L’uomo tecnico e l’uomo empatico convivono, ma non collaborano.
Uno decide, l’altro giustifica. E in mezzo, restano i corpi.
Corpi civili, inerti, che non gridano più, ma che la comunicazione fa parlare per loro: a favore di una parte, contro un’altra, sempre sacrificabili.
Le vittime civili non esistono come soggetti. Esistono come linguaggio. In un’epoca in cui la guerra è sempre più governata da software, visori satellitari, droni armati e sistemi di sorveglianza predittiva, la morte dei civili continua a rappresentare il paradosso supremo: evitabile in teoria, accettabile in pratica.
L’idea stessa di “danno collaterale” nasce per rendere il sacrificio di vite innocenti compatibile con un discorso strategico.
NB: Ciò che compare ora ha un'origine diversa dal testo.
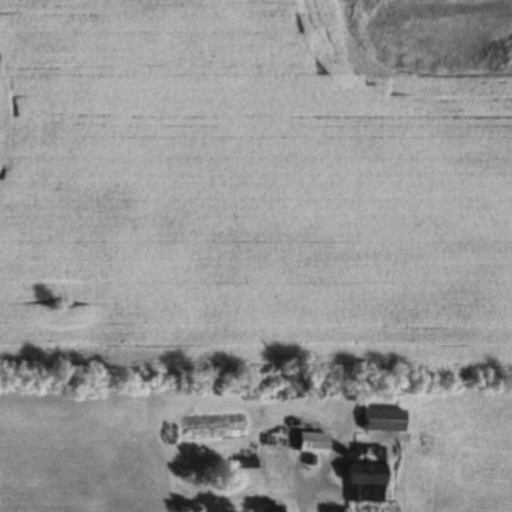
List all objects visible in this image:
crop: (256, 185)
building: (382, 418)
building: (383, 419)
building: (311, 441)
building: (273, 442)
building: (311, 442)
crop: (108, 445)
building: (243, 463)
building: (367, 473)
road: (318, 477)
building: (361, 477)
building: (266, 507)
building: (269, 508)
Si parla di target ad alta densità civile, di precisione chirurgica, di valutazioni proporzionate.
Eppure, nella realtà, il margine di errore resta umano, perché umane sono le scelte di ciò che si vuole vedere e ciò che si decide di ignorare.

Ieri, a Khan Yunis, nel Sud della Striscia di Gaza, almeno 59 civili palestinesi sono stati uccisi mentre cercavano di ricevere aiuti umanitari.
Secondo testimoni e fonti ospedaliere, i colpi provenivano da droni e carri armati israeliani.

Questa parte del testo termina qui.